At age 69, billionaire Microsoft co-founder Bill Gates has an impressive, if mixed, résumé. But when you ask him what his biggest regret is, it’s not buddying up with Jeffrey Epstein or microchipping the populace with the COVID-19 vaccine (kidding!). His biggest failure, he told the Times last week, is his divorce.
“That was the mistake I most regret,” he said of his split from Melinda Gates in 2021. “You would have to put that at the top of the list [of failures]. There are others but none that matter. The divorce thing was miserable for me and Melinda for at least two years.”
Referring to the tumultuous time shortly after the divorce, the Times’sAlice Thomson paints a portrait of a life stripped of daily meaning: “The Bill and Melinda Gates Foundation would soon just become Bill’s.
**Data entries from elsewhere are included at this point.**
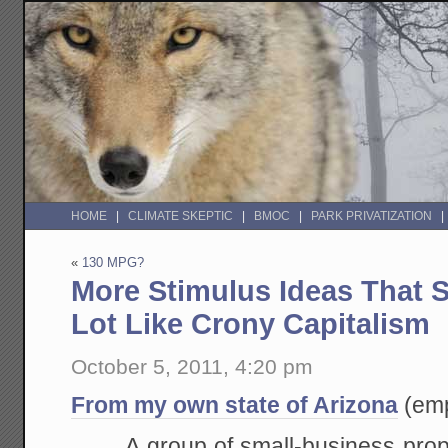
HOME
CLIMATE SKEPTIC
BMOC
PARK PRIVATIZATION
«
130 MPG?
More Stimulus Ideas That 
Lot Like Crony Capitalism
October 5, 2011, 4:20 pm
From my own state of Arizona
(emp
A group of small-business prop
They no longer had their joint book club, meditated together or went on walks where he would brush away the cobwebs in her path.”
Bill Gates, who has admitted to at least one extramarital affair during his 27 years with Melinda Gates, nevertheless credits her with contributing to his success.
“My marriage to Melinda,” he said, “kept me grounded.”
While he says he is doing better now than shortly after the divorce, and he is dating Silicon Valley philanthropist Paula Hurd, he recalls the comfort and familiarity of a decades long marriage.
“There is a certain wonderfulness to spending your entire adult life with one person because of the memories and depth of things you have done and having kids together,” he said. “When Melinda and I met, I was fairly successful but not ridiculously successful — that came during the time that we were together. So, she saw me through a lot.”
The couple shares three children, two grandchildren, and almost three decades of marriage. It’s no wonder Bill Gates has some regrets. And he’s not alone. Nearly one-third of both men and women regret going through with divorce, according to a 2016 study. This is not surprising considering its correlation with mental health struggles.
“Research over the past 20 years consistently shows that divorce is strongly linked to negative mental and physical health outcomes,” Charlie Health reports. “According to a 2020 study, people who go through divorce often report higher levels of stress, anxiety, depression, and social isolation compared to the general population.”
All this might lead onlookers to swear off marriage altogether. But the statistics on staying married are higher than they used to be. Despite the oft-cited 50% number, it is now true that 41% of first marriages end in divorce. In fact, over the past few decades, the divorce rate has been going down. “Most marriages make it now,” reports Brad Wilcox, the author of Get Married: Why Americans Should Defy the Elites, Forge Strong Families and Save Civilization. “Divorce is down 40% since 1980.”
The damage of divorce may be serious, but the fear of it is no reason to forswear marriage. A good marriage has innumerable benefits, boosting mental and emotional health, finances, and even life expectancy. As Maggie Gallagher reports for City Journal, “In virtually every way that social scientists can measure, married people do much better than the unmarried or divorced: they live longer, healthier, happier, sexier, and more affluent lives.”
Then there are the millions of unquantifiable moments: the coffee waiting on the kitchen counter, the thoughtful comment assuring you that you’ve been seen, and the gentle hand brushing cobwebs from your path.